What this task involves: The answer must be an exact copy of the entries that follow, with all images removed.

Materials provided:
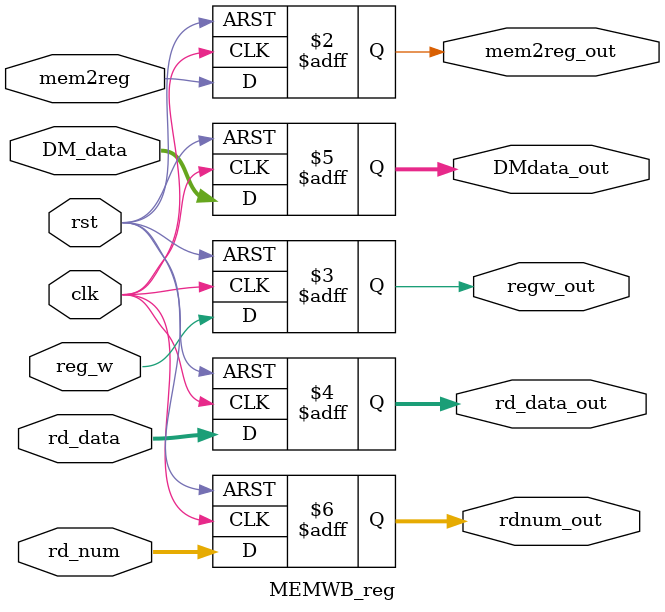
<source format=sv>
module IFID_reg(input clk,
                input rst,
                input IFID_regw,
                input [31:0] pc_in,
                input [31:0] instr,
                output logic [31:0] pc_out,
                output logic [31:0] instr_out);
always_ff@(posedge clk , posedge rst)begin
    if(rst)begin
        pc_out<=32'd0;
        instr_out<=32'd0;

    end
    else begin
        if(IFID_regw==1'b1)begin
          pc_out<=pc_in;
          instr_out<=instr;
        end
    end
end

endmodule




module IDEX_reg(
    input clk,
    input rst,
    input [31:0] pc,

    input [1:0] branch,
    input [2:0] alu_op,
    
    input alu_src,
    input pcsrc,
    input rdsrc,
    input mem_r,
    input mem_w,
    input mem2reg,
    input reg_w,
     
    input [31:0] rs1,
    input [31:0] rs2,
    input [31:0] immediate,
    input [2:0] funct3,
    input [6:0] funct7,
    input [4:0] rs1_num,
    input [4:0] rs2_num,
    input [4:0] rd_num,

    output logic [1:0] branch_out,
    output logic [2:0] aluop_out,
    
    output logic alusrc_out,
    output logic pcsrc_out,
    output logic rdsrc_out,
    output logic memr_out,
    output logic memw_out,
    output logic mem2reg_out,
    output logic regw_out,
    

    
    //output logic [6:0] opcode_out, 
    
    output logic [31:0] rs1_out,
    output logic [31:0] rs2_out,
    output logic [31:0] pc_out,
    output logic [31:0] immediate_out,
    output logic [2:0] funct3_out,
    output logic [6:0] funct7_out,
    output logic [4:0] rs1num_out,
    output logic [4:0] rs2num_out,
    output logic [4:0] rdnum_out
);

    always_ff@(posedge clk , posedge rst) begin
        if(rst) begin 
            mem2reg_out<=1'b0;
            regw_out<=1'b0;
            rdsrc_out<=1'b0;
            memr_out<=1'b0;
            memw_out<=1'b0;
            pcsrc_out<=1'b0;
            alusrc_out<=1'b0;

            branch_out<=2'd0;
            aluop_out<=3'd0;
            //opcode_out<=7'd0;

            pc_out<=32'd0;
            rs1_out<=32'd0;
            rs2_out<=32'd0;
            immediate_out<=32'd0;

            funct3_out<=3'd0;
            funct7_out<=7'd0;
            rdnum_out<=5'd0;
            rs1num_out<=5'd0;
            rs2num_out<=5'd0;
        end

        else begin
            mem2reg_out<=mem2reg;
            regw_out<=reg_w;
            rdsrc_out<= rdsrc;
            memr_out<=mem_r;
            memw_out<=mem_w;
            pcsrc_out<= pcsrc;
            alusrc_out<=alu_src;
            
            branch_out<=branch;
            aluop_out<=alu_op;
            //opcode_out<=opcode;

            pc_out<=pc;
            rs1_out<=rs1;
            rs2_out<=rs2;
            immediate_out<=immediate;
            
            funct3_out<=funct3;
            funct7_out<=funct7;
            rdnum_out<=rd_num;
            rs1num_out<=rs1_num;
            rs2num_out<=rs2_num;
           
        end
    end
endmodule


module EXMEM_reg(
    input clk,
    input rst,

    input rdsrc,
    input mem_r,
    input mem_w,
    
    input mem2reg,
    input reg_w,
    
    
    input [31:0] pc2reg,
    input [31:0] aluresult,
    input [31:0] rs2_data,
    input [4:0] rd_num,
    input [2:0] funct3,
    
    
    output logic memr_out,
    output logic memw_out,
    output logic mem2reg_out,
    output logic regw_out,
    output logic rdsrc_out,

    output logic [4:0] rdnum_out,
    output logic [2:0] funct3_out,
    output logic [31:0] pc2reg_out,
    output logic [31:0] aluresult_out,
    output logic [31:0] rs2data_out
    //output logic [4:0] rs2num_out
   
);
    always_ff@(posedge clk , posedge rst)begin
        if(rst)begin
            mem2reg_out<=1'b0;
            regw_out<=1'b0;
            rdsrc_out<=1'b0;
            memr_out<=1'b0;
            memw_out<=1'b0;
            funct3_out<=3'd0;
            pc2reg_out<=32'd0;
            aluresult_out<=32'd0;
            rs2data_out<=32'd0;
        
            rdnum_out<=5'd0;
        end
        else begin
            mem2reg_out<=mem2reg;
            regw_out<=reg_w;
            rdsrc_out<=rdsrc;
            memr_out<=mem_r;
            memw_out<=mem_w;
            funct3_out<=funct3;
            pc2reg_out<=pc2reg;
            aluresult_out<=aluresult;
            rs2data_out<=rs2_data;
            
            rdnum_out<=rd_num;
        end
    end
endmodule


module MEMWB_reg(
    input clk,
    input rst,
    input mem2reg,
    input reg_w,
    input [31:0] rd_data,
    input [31:0] DM_data,
    input [4:0] rd_num,
    output logic mem2reg_out,
    output logic regw_out,
    output logic [31:0] rd_data_out,
    output logic [31:0] DMdata_out,
    output logic [4:0] rdnum_out
);
    always_ff@(posedge clk , posedge rst) begin
        if(rst)begin
            mem2reg_out<=1'b0;
            regw_out<=1'b0;
            rd_data_out<=32'd0;
            DMdata_out<=32'd0;
            rdnum_out<=5'd0;
        end
        else begin
            mem2reg_out<= mem2reg;
            regw_out<=reg_w;
            rd_data_out<=rd_data;
            DMdata_out<=DM_data;
            rdnum_out<=rd_num;
        end
    end
endmodule


</source>
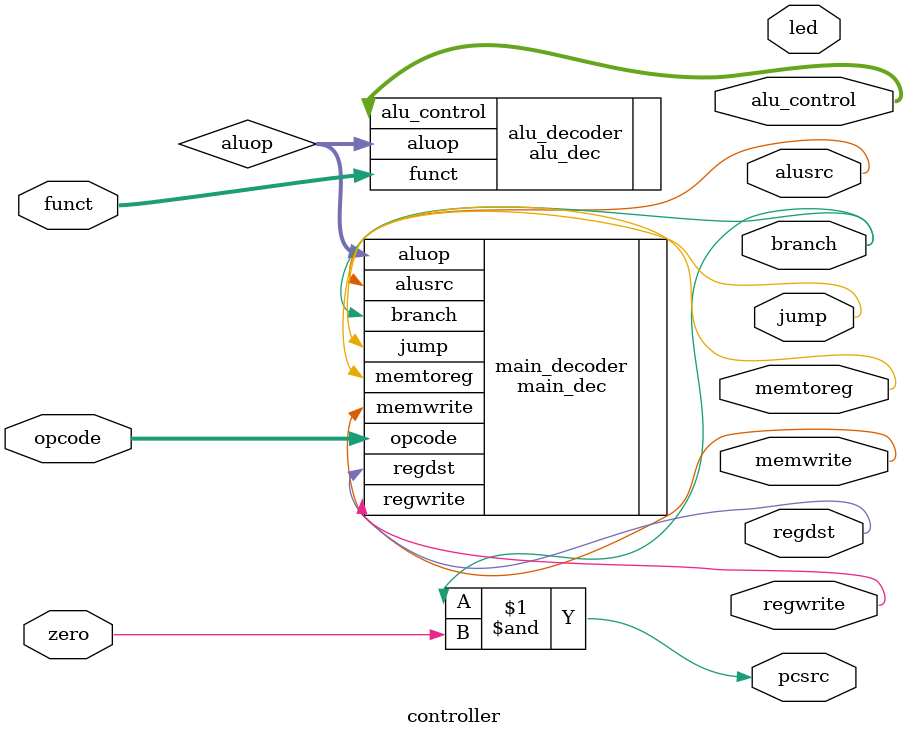
<source format=v>
`timescale 1ns / 1ps
module controller(
    input [5:0] opcode,
    input [5:0] funct,
    input zero,
    output memtoreg,
    output memwrite,
    output regwrite,
    output regdst,
    output alusrc,
    output branch,
    output jump,
    output pcsrc,
    output [2:0]alu_control,
    output [10:0]led
);
    wire [1:0] aluop;
    assign pcsrc = branch & zero;
    main_dec main_decoder(.opcode(opcode), .alusrc(alusrc), .memwrite(memwrite), 
                          .regwrite(regwrite), .regdst(regdst), .branch(branch), 
                          .jump(jump), .aluop(aluop), .memtoreg(memtoreg));
    alu_dec alu_decoder(.aluop(aluop), .funct(funct), .alu_control(alu_control));
endmodule
</source>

Exercise answer:
<source format=sv>
module IFID_reg(input clk,
                input rst,
                input IFID_regw,
                input [31:0] pc_in,
                input [31:0] instr,
                output logic [31:0] pc_out,
                output logic [31:0] instr_out);
always_ff@(posedge clk , posedge rst)begin
    if(rst)begin
        pc_out<=32'd0;
        instr_out<=32'd0;

    end
    else begin
        if(IFID_regw==1'b1)begin
          pc_out<=pc_in;
          instr_out<=instr;
        end
    end
end

endmodule




module IDEX_reg(
    input clk,
    input rst,
    input [31:0] pc,

    input [1:0] branch,
    input [2:0] alu_op,
    
    input alu_src,
    input pcsrc,
    input rdsrc,
    input mem_r,
    input mem_w,
    input mem2reg,
    input reg_w,
     
    input [31:0] rs1,
    input [31:0] rs2,
    input [31:0] immediate,
    input [2:0] funct3,
    input [6:0] funct7,
    input [4:0] rs1_num,
    input [4:0] rs2_num,
    input [4:0] rd_num,

    output logic [1:0] branch_out,
    output logic [2:0] aluop_out,
    
    output logic alusrc_out,
    output logic pcsrc_out,
    output logic rdsrc_out,
    output logic memr_out,
    output logic memw_out,
    output logic mem2reg_out,
    output logic regw_out,
    

    
    //output logic [6:0] opcode_out, 
    
    output logic [31:0] rs1_out,
    output logic [31:0] rs2_out,
    output logic [31:0] pc_out,
    output logic [31:0] immediate_out,
    output logic [2:0] funct3_out,
    output logic [6:0] funct7_out,
    output logic [4:0] rs1num_out,
    output logic [4:0] rs2num_out,
    output logic [4:0] rdnum_out
);

    always_ff@(posedge clk , posedge rst) begin
        if(rst) begin 
            mem2reg_out<=1'b0;
            regw_out<=1'b0;
            rdsrc_out<=1'b0;
            memr_out<=1'b0;
            memw_out<=1'b0;
            pcsrc_out<=1'b0;
            alusrc_out<=1'b0;

            branch_out<=2'd0;
            aluop_out<=3'd0;
            //opcode_out<=7'd0;

            pc_out<=32'd0;
            rs1_out<=32'd0;
            rs2_out<=32'd0;
            immediate_out<=32'd0;

            funct3_out<=3'd0;
            funct7_out<=7'd0;
            rdnum_out<=5'd0;
            rs1num_out<=5'd0;
            rs2num_out<=5'd0;
        end

        else begin
            mem2reg_out<=mem2reg;
            regw_out<=reg_w;
            rdsrc_out<= rdsrc;
            memr_out<=mem_r;
            memw_out<=mem_w;
            pcsrc_out<= pcsrc;
            alusrc_out<=alu_src;
            
            branch_out<=branch;
            aluop_out<=alu_op;
            //opcode_out<=opcode;

            pc_out<=pc;
            rs1_out<=rs1;
            rs2_out<=rs2;
            immediate_out<=immediate;
            
            funct3_out<=funct3;
            funct7_out<=funct7;
            rdnum_out<=rd_num;
            rs1num_out<=rs1_num;
            rs2num_out<=rs2_num;
           
        end
    end
endmodule


module EXMEM_reg(
    input clk,
    input rst,

    input rdsrc,
    input mem_r,
    input mem_w,
    
    input mem2reg,
    input reg_w,
    
    
    input [31:0] pc2reg,
    input [31:0] aluresult,
    input [31:0] rs2_data,
    input [4:0] rd_num,
    input [2:0] funct3,
    
    
    output logic memr_out,
    output logic memw_out,
    output logic mem2reg_out,
    output logic regw_out,
    output logic rdsrc_out,

    output logic [4:0] rdnum_out,
    output logic [2:0] funct3_out,
    output logic [31:0] pc2reg_out,
    output logic [31:0] aluresult_out,
    output logic [31:0] rs2data_out
    //output logic [4:0] rs2num_out
   
);
    always_ff@(posedge clk , posedge rst)begin
        if(rst)begin
            mem2reg_out<=1'b0;
            regw_out<=1'b0;
            rdsrc_out<=1'b0;
            memr_out<=1'b0;
            memw_out<=1'b0;
            funct3_out<=3'd0;
            pc2reg_out<=32'd0;
            aluresult_out<=32'd0;
            rs2data_out<=32'd0;
        
            rdnum_out<=5'd0;
        end
        else begin
            mem2reg_out<=mem2reg;
            regw_out<=reg_w;
            rdsrc_out<=rdsrc;
            memr_out<=mem_r;
            memw_out<=mem_w;
            funct3_out<=funct3;
            pc2reg_out<=pc2reg;
            aluresult_out<=aluresult;
            rs2data_out<=rs2_data;
            
            rdnum_out<=rd_num;
        end
    end
endmodule


module MEMWB_reg(
    input clk,
    input rst,
    input mem2reg,
    input reg_w,
    input [31:0] rd_data,
    input [31:0] DM_data,
    input [4:0] rd_num,
    output logic mem2reg_out,
    output logic regw_out,
    output logic [31:0] rd_data_out,
    output logic [31:0] DMdata_out,
    output logic [4:0] rdnum_out
);
    always_ff@(posedge clk , posedge rst) begin
        if(rst)begin
            mem2reg_out<=1'b0;
            regw_out<=1'b0;
            rd_data_out<=32'd0;
            DMdata_out<=32'd0;
            rdnum_out<=5'd0;
        end
        else begin
            mem2reg_out<= mem2reg;
            regw_out<=reg_w;
            rd_data_out<=rd_data;
            DMdata_out<=DM_data;
            rdnum_out<=rd_num;
        end
    end
endmodule


</source>
<source format=v>
`timescale 1ns / 1ps
module controller(
    input [5:0] opcode,
    input [5:0] funct,
    input zero,
    output memtoreg,
    output memwrite,
    output regwrite,
    output regdst,
    output alusrc,
    output branch,
    output jump,
    output pcsrc,
    output [2:0]alu_control,
    output [10:0]led
);
    wire [1:0] aluop;
    assign pcsrc = branch & zero;
    main_dec main_decoder(.opcode(opcode), .alusrc(alusrc), .memwrite(memwrite), 
                          .regwrite(regwrite), .regdst(regdst), .branch(branch), 
                          .jump(jump), .aluop(aluop), .memtoreg(memtoreg));
    alu_dec alu_decoder(.aluop(aluop), .funct(funct), .alu_control(alu_control));
endmodule
</source>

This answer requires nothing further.